WASHINGTON, D.C. (LifeSiteNews) — The Trump administration is asking the U.S. Supreme Court to intervene and let it enforce its effort to remove soldiers afflicted with gender dysphoria from the U.S. Armed Forces, after a series of federal judges blocked it as “unconstitutional.”
“Service members who have a current diagnosis or history of, or exhibit symptoms consistent with, gender dysphoria are disqualified from military service,” explained a February Pentagon memo implementing President Donald Trump’s executive order on the subject. “Service members who have a history of cross-sex hormone [use] or a history of sex reassignment or genital reconstruction surgery as treatment for gender dysphoria or in pursuit of a sex transition, are disqualified from military service.” Waivers will considered on a case-by-case basis, “provided there is a compelling Government interest.”

—————

Instructions to follow: Continue the news report on the administration's Supreme Court appeal over the military gender dysphoria policy, starting after its last sentence.

Source information:
—————

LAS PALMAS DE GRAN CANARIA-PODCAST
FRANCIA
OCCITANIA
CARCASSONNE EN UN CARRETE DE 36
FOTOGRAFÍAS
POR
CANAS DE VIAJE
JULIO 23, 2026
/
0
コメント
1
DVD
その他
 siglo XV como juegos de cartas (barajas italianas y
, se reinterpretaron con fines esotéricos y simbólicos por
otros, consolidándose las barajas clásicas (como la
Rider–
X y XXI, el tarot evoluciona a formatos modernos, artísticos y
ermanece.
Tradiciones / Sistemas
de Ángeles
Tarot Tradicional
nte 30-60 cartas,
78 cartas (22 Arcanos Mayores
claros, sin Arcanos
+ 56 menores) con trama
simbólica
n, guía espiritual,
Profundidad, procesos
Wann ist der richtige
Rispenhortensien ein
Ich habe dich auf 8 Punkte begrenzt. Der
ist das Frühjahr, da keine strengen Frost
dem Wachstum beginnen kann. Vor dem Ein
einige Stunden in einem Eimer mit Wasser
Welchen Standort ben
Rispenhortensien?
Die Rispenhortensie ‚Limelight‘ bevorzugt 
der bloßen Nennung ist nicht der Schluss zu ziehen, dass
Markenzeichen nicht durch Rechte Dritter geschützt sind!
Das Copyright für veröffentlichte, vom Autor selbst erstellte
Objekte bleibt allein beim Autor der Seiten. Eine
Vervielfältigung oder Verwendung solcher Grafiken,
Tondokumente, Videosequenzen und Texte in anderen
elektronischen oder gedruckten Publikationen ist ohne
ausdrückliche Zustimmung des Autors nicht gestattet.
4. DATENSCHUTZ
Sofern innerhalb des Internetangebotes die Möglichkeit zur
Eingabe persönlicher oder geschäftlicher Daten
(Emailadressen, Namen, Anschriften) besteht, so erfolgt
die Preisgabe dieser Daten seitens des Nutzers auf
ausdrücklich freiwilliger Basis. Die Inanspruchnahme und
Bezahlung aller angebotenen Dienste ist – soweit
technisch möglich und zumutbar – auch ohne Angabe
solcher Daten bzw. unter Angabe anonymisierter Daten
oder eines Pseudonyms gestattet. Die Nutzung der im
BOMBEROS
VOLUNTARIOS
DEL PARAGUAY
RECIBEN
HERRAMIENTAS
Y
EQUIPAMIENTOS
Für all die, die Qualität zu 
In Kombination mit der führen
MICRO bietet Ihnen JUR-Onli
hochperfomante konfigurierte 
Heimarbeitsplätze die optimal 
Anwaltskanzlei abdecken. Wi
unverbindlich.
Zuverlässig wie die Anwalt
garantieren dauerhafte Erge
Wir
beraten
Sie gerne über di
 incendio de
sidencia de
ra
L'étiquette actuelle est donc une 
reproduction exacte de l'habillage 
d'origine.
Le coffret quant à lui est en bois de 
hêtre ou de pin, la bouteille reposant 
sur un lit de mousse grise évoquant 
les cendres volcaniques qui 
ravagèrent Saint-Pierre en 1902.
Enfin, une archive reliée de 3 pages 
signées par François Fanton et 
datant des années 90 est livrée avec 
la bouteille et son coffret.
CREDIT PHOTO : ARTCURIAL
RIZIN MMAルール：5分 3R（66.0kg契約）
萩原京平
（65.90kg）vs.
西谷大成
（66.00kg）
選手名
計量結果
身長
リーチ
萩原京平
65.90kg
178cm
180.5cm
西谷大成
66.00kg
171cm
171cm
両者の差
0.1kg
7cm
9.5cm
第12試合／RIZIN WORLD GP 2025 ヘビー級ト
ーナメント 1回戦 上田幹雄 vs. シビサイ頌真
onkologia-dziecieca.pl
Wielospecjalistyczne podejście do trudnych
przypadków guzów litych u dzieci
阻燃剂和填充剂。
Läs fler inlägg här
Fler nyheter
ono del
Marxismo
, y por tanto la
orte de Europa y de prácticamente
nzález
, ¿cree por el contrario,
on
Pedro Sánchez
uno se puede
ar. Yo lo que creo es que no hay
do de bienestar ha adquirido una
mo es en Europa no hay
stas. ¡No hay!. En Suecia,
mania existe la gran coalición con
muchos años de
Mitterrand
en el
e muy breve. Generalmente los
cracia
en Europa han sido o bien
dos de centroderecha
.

—————

Exercise output:
In March, LGBT activist U.S. District Court Judge Ana Reyes issued a 79-page opinion, indefinitely blocking enforcement of the executive order, claiming it violated the Constitution’s equal protection guarantees without adequate studies to establish the policy was “substantially related to military readiness and unit cohesion.” She ruled against it a second time that same month and was temporarily reversed by the U.S. Court of Appeals for the District of Columbia. U.S. District Judge Benjamin Settle subsequently imposed his own nationwide injunction, and a three-judge panel of the Ninth Circuit Court of Appeals declined to reverse it.
On Thursday, the Trump administration submitted an emergency petition for a stay from the nation’s highest court, accusing Settle of “usurping the Executive Branch’s authority to determine who may serve in the Nation’s armed forces.”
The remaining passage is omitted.